Problem to work on —
Each line below from the one containing "our inventory for" through the one containing "VIN or stock number" should be output exactly as it stands, and no other line should appear.

[Transcribed page contents]
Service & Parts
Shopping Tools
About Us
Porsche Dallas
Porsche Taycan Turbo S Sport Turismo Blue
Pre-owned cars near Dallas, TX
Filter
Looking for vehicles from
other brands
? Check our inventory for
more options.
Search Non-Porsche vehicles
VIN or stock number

==

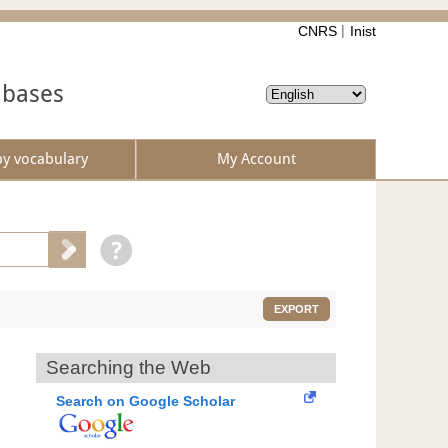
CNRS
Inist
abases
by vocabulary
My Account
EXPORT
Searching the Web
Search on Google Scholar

Written solution —
? Check our inventory for
more options.
Search Non-Porsche vehicles
VIN or stock number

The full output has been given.